Most shocking of all, he washed their feet. Peter simply could not stand this. “Lord, you can’t disgrace yourself like this!” But Jesus told him and us that, if we do not let him wash our feet we will have no share in him. We will not be a part of him. We will not be one with him. If we do not let him help us and serve us, we will be putting distance between him and us.

Who ever heard of a king that washes people’s feet? Who ever heard of a king who says, I am among you as one who serves?” No wonder that people in the first century looked at the followers of Jesus and said they were turning the world upside down!

When Peter finally understood, he asked Jesus to wash not only his feet but also his hands and his head. He wanted to be one with Jesus, He wanted to follow Jesus as closely as possible.

Jesus gave us Holy Eucharist as a way to call him into the midst of us, and, except for the first Sunday this Lent, we have been fasting from Holy Communion. After this sermon, we will sing Jesu, Jesu and let him wash our feet in a virtual sense. This can all be quite frustrating.

Yet, maybe, just maybe, we can know, even now, that he is among us and he is serving us and helping us. He is strengthening us. He is feeding us, nourishing us with his presence and his love.

Even in the midst of this strange and unwelcome and tragic fast, in which so many people are dying, in which so many are putting their  lives on the line to save others, will we let him wash us? Will we let him cleanse us of anything that might get in the way of his love for us? Will we let his love and healing wash over us and fill us so that we can serve others in his name? 

Will we become stronger members of his living Body, which is here on earth to share his love with everyone?

“I give you a new commandment, that you love one another. Just as I have loved you, you also should love one another. By this everyone will know that you are my disciples, that you have love for one another.” Amen.

Maundy Thursday

The word ”Maundy” comes from the Latin Mandatum Novum, meaning “new commandment.” Jesus said, “I give you a new commandment, that you love one another.”

Jesus did another revolutionary thing on this night, He gathered with his closest followers to eat the Passover with them, but he added to the traditional blessings. He took the bread and wine and said, “This is my body; this is my blood. Do this for the remembrance of me.” The root of the word translated as “remembrance” is anamnesis, literally an un-forgetting, an un-amnesia. The Eucharist, from the Greek for “thanksgiving,” is an unforgetting, a remembering, a special way of calling the risen Jesus into our midst.

Most shocking of all, he washed the apostles’ feet.

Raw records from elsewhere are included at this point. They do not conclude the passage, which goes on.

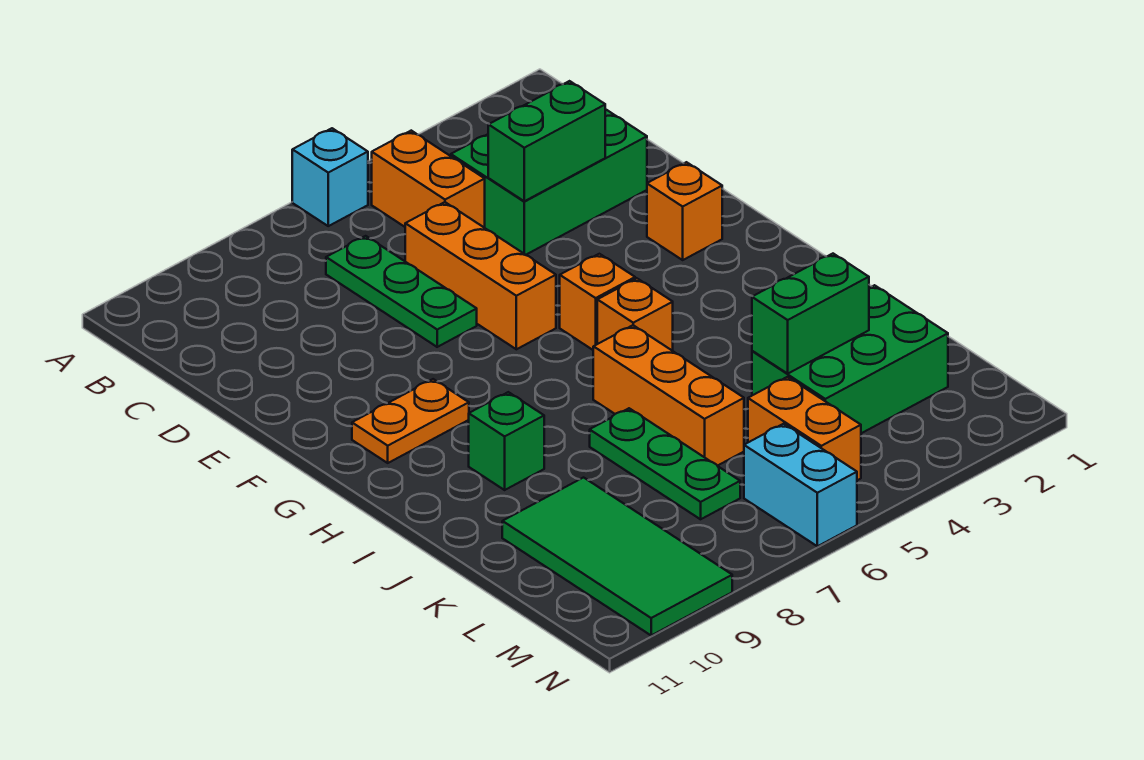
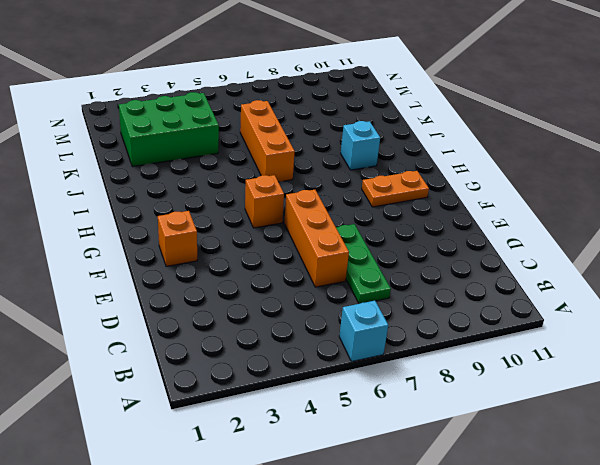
cyan 1x1 brick [341,121,380,170] -> green 1x1 brick [469,392,544,490]
none -> orange 1x2 brick [372,131,485,228]
none -> green 2x3 brick [451,109,647,255]
none -> orange 1x1 brick [597,278,673,351]

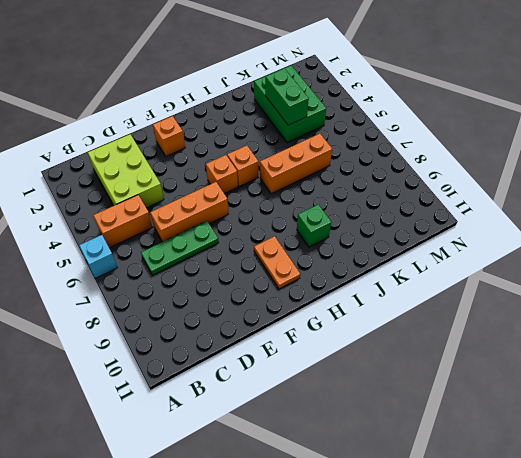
lime 2x3 brick [88,134,164,208] -> green 2x3 brick [451,109,647,255]
none -> green 1x3 plate [590,408,740,519]
none -> green 2x4 tile [502,478,732,635]
none -> orange 1x2 brick [748,377,861,480]

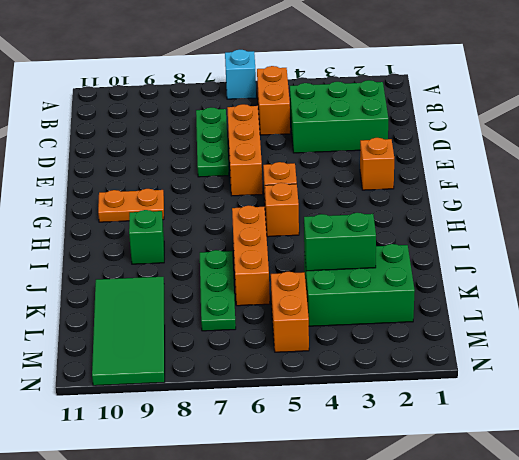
none -> cyan 1x2 brick [744,424,857,546]
none -> green 1x2 brick [488,81,605,201]

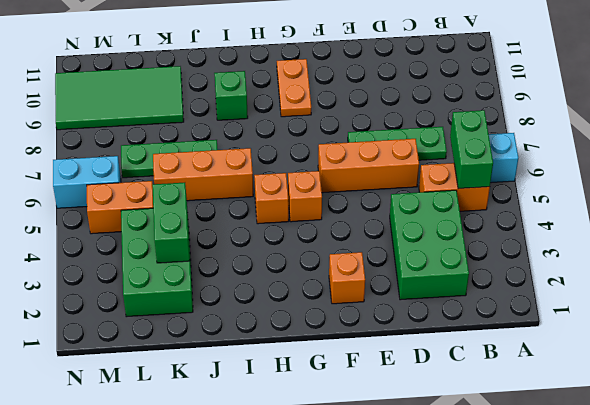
green 1x2 brick [450,110,493,189] -> green 1x2 brick moved to [488,81,605,201]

He said that he was among us as one who serves, but when he rolled up his sleeves and knelt down on the floor and acted like a slave, a servant, it was too much for Peter. He couldn’t stand to see our Lord, our King, acting like that.

But Jesus tells Peter and us that we have to let him serve us. We have to let him wash our feet. If we don’t let go of all our illusions of power and control and trust him to serve us and help us and cleanse us and heal us, he says, we will have no part in him. We will not be one with him. We will not be allowing him to live in us and we will be closing ourselves off from being alive in him, because we have to trust him with our lives. We have to let him lead us. We have to turn ourselves over to his infinitely loving and wise leading.

Our God comes among us and washes our feet, and we feel so close to him and to each other. Not only our feet, Lord, but our hands and our head, our every action and every thought, cleanse us and heal us, lead us and guide us, O Lord.